Saved data entries —
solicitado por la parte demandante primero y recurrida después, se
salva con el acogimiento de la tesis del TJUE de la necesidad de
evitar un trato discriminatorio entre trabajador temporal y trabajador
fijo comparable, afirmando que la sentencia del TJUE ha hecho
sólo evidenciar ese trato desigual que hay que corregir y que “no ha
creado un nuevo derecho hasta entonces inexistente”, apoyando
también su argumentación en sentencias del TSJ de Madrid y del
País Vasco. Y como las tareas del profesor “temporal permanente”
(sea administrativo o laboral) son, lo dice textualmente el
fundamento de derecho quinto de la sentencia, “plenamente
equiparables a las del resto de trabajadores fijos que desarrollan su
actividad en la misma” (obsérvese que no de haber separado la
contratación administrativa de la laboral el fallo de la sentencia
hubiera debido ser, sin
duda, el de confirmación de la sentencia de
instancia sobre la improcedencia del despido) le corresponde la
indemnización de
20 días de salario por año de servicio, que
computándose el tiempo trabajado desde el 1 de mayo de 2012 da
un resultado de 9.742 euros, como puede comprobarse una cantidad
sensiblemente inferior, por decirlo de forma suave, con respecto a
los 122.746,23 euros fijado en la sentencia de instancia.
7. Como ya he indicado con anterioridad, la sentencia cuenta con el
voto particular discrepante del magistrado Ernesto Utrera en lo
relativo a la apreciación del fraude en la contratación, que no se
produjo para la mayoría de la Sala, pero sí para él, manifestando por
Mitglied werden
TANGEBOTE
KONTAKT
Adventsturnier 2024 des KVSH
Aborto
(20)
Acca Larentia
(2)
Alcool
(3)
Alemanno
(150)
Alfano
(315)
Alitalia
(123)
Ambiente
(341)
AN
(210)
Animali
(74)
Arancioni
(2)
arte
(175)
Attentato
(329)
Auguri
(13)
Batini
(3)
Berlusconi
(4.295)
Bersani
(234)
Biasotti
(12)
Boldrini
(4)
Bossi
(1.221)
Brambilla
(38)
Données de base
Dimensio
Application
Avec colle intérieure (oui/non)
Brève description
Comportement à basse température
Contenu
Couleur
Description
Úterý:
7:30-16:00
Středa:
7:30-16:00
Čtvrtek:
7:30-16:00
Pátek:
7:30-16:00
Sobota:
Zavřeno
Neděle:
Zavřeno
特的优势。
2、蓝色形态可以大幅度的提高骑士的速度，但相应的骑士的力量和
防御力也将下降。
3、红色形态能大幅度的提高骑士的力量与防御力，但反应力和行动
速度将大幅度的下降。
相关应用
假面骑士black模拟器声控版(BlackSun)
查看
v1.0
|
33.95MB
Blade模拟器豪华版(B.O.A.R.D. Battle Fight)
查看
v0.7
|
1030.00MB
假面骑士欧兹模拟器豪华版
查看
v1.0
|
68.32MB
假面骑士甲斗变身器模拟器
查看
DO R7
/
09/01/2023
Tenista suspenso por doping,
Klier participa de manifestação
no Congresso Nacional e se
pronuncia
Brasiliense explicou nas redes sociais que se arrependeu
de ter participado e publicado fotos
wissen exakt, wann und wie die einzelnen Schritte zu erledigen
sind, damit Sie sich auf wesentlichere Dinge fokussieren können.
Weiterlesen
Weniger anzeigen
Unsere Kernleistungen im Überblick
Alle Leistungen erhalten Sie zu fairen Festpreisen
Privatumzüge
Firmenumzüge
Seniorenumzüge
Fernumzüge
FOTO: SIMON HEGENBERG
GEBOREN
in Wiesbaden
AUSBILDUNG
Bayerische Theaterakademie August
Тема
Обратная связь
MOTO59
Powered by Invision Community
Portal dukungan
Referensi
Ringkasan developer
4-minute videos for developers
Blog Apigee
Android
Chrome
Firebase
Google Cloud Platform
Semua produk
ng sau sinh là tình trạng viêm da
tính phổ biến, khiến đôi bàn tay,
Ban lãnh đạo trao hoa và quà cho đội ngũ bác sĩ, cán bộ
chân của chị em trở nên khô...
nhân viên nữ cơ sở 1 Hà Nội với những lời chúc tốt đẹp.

TASK ITEM — Reproduce every line of text in the entries above, character for character.

ANSWER AREA —
solicitado por la parte demandante primero y recurrida después, se
salva con el acogimiento de la tesis del TJUE de la necesidad de
evitar un trato discriminatorio entre trabajador temporal y trabajador
fijo comparable, afirmando que la sentencia del TJUE ha hecho
sólo evidenciar ese trato desigual que hay que corregir y que “no ha
creado un nuevo derecho hasta entonces inexistente”, apoyando
también su argumentación en sentencias del TSJ de Madrid y del
País Vasco. Y como las tareas del profesor “temporal permanente”
(sea administrativo o laboral) son, lo dice textualmente el
fundamento de derecho quinto de la sentencia, “plenamente
equiparables a las del resto de trabajadores fijos que desarrollan su
actividad en la misma” (obsérvese que no de haber separado la
contratación administrativa de la laboral el fallo de la sentencia
hubiera debido ser, sin
duda, el de confirmación de la sentencia de
instancia sobre la improcedencia del despido) le corresponde la
indemnización de
20 días de salario por año de servicio, que
computándose el tiempo trabajado desde el 1 de mayo de 2012 da
un resultado de 9.742 euros, como puede comprobarse una cantidad
sensiblemente inferior, por decirlo de forma suave, con respecto a
los 122.746,23 euros fijado en la sentencia de instancia.
7. Como ya he indicado con anterioridad, la sentencia cuenta con el
voto particular discrepante del magistrado Ernesto Utrera en lo
relativo a la apreciación del fraude en la contratación, que no se
produjo para la mayoría de la Sala, pero sí para él, manifestando por
Mitglied werden
TANGEBOTE
KONTAKT
Adventsturnier 2024 des KVSH
Aborto
(20)
Acca Larentia
(2)
Alcool
(3)
Alemanno
(150)
Alfano
(315)
Alitalia
(123)
Ambiente
(341)
AN
(210)
Animali
(74)
Arancioni
(2)
arte
(175)
Attentato
(329)
Auguri
(13)
Batini
(3)
Berlusconi
(4.295)
Bersani
(234)
Biasotti
(12)
Boldrini
(4)
Bossi
(1.221)
Brambilla
(38)
Données de base
Dimensio
Application
Avec colle intérieure (oui/non)
Brève description
Comportement à basse température
Contenu
Couleur
Description
Úterý:
7:30-16:00
Středa:
7:30-16:00
Čtvrtek:
7:30-16:00
Pátek:
7:30-16:00
Sobota:
Zavřeno
Neděle:
Zavřeno
特的优势。
2、蓝色形态可以大幅度的提高骑士的速度，但相应的骑士的力量和
防御力也将下降。
3、红色形态能大幅度的提高骑士的力量与防御力，但反应力和行动
速度将大幅度的下降。
相关应用
假面骑士black模拟器声控版(BlackSun)
查看
v1.0
|
33.95MB
Blade模拟器豪华版(B.O.A.R.D. Battle Fight)
查看
v0.7
|
1030.00MB
假面骑士欧兹模拟器豪华版
查看
v1.0
|
68.32MB
假面骑士甲斗变身器模拟器
查看
DO R7
/
09/01/2023
Tenista suspenso por doping,
Klier participa de manifestação
no Congresso Nacional e se
pronuncia
Brasiliense explicou nas redes sociais que se arrependeu
de ter participado e publicado fotos
wissen exakt, wann und wie die einzelnen Schritte zu erledigen
sind, damit Sie sich auf wesentlichere Dinge fokussieren können.
Weiterlesen
Weniger anzeigen
Unsere Kernleistungen im Überblick
Alle Leistungen erhalten Sie zu fairen Festpreisen
Privatumzüge
Firmenumzüge
Seniorenumzüge
Fernumzüge
FOTO: SIMON HEGENBERG
GEBOREN
in Wiesbaden
AUSBILDUNG
Bayerische Theaterakademie August
Тема
Обратная связь
MOTO59
Powered by Invision Community
Portal dukungan
Referensi
Ringkasan developer
4-minute videos for developers
Blog Apigee
Android
Chrome
Firebase
Google Cloud Platform
Semua produk
ng sau sinh là tình trạng viêm da
tính phổ biến, khiến đôi bàn tay,
Ban lãnh đạo trao hoa và quà cho đội ngũ bác sĩ, cán bộ
chân của chị em trở nên khô...
nhân viên nữ cơ sở 1 Hà Nội với những lời chúc tốt đẹp.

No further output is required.